The spread between December 2019 and December 2020 eurodollar contracts fell below zero Wednesday for the first time, suggesting short-end traders don’t expect the central bank to raise interest rates at all after next year. In fact, they’re giving slightly better odds that the Fed eases policy over the span instead of tightening it.
The spread’s dip into negative territory is the culmination of a trend months in the making as investors bring forward their expectations for when America’s economic expansion -- and therefore the Fed’s tightening cycle -- will end. It contrasts with the most recent summary of economic projections, which shows that a majority of officials expect to hike rates once or twice in 2020.
The divergence between trader and policy maker expectations is partly a product of contrasting views on whether productivity gains are set to drive further growth, according to TD Securities rates strategist Gennadiy Goldberg.
“The Fed expects productivity to pick up gradually in the coming years, raising the neutral rate,” said Goldberg. “The market appears to be taking an ‘I’ll believe it when I see it’ approach.”
Fed funds futures suggest about two basis points of policy tightening in 2020, according to data compiled by Bloomberg. Eurodollar futures imply about 41 more basis points of hiking this year, should FRA-OIS remain stable, and 34 more basis points in 2019, the data show.
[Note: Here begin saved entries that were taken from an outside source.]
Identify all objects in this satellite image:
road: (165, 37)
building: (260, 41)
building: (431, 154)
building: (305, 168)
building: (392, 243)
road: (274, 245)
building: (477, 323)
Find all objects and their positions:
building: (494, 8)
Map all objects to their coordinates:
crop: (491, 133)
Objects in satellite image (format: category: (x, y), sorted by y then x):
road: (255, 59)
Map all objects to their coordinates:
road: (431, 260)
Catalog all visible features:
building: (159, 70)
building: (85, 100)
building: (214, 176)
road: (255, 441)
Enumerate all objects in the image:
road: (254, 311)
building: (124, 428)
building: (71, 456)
The eurodollar spread inverted as trade tensions between the U.S. and China approached a boiling point, with the U.S. threatening tariffs on an additional $200 billion worth of imported Chinese goods. Fed tightening bets were pared as bond traders weighed the economic implications of the tariffs, according to Ben Emons, chief economist and head of credit portfolio management at Intellectus Partners.
“Markets are reminded that economic policy (tariffs) can establish conditions for Fed policy in the future,” Emons wrote in a Wednesday note. “To that effect, markets judged quickly that a tightening policy has to shift to an easing policy once tariffs and other economic measures take their toll on the economy.”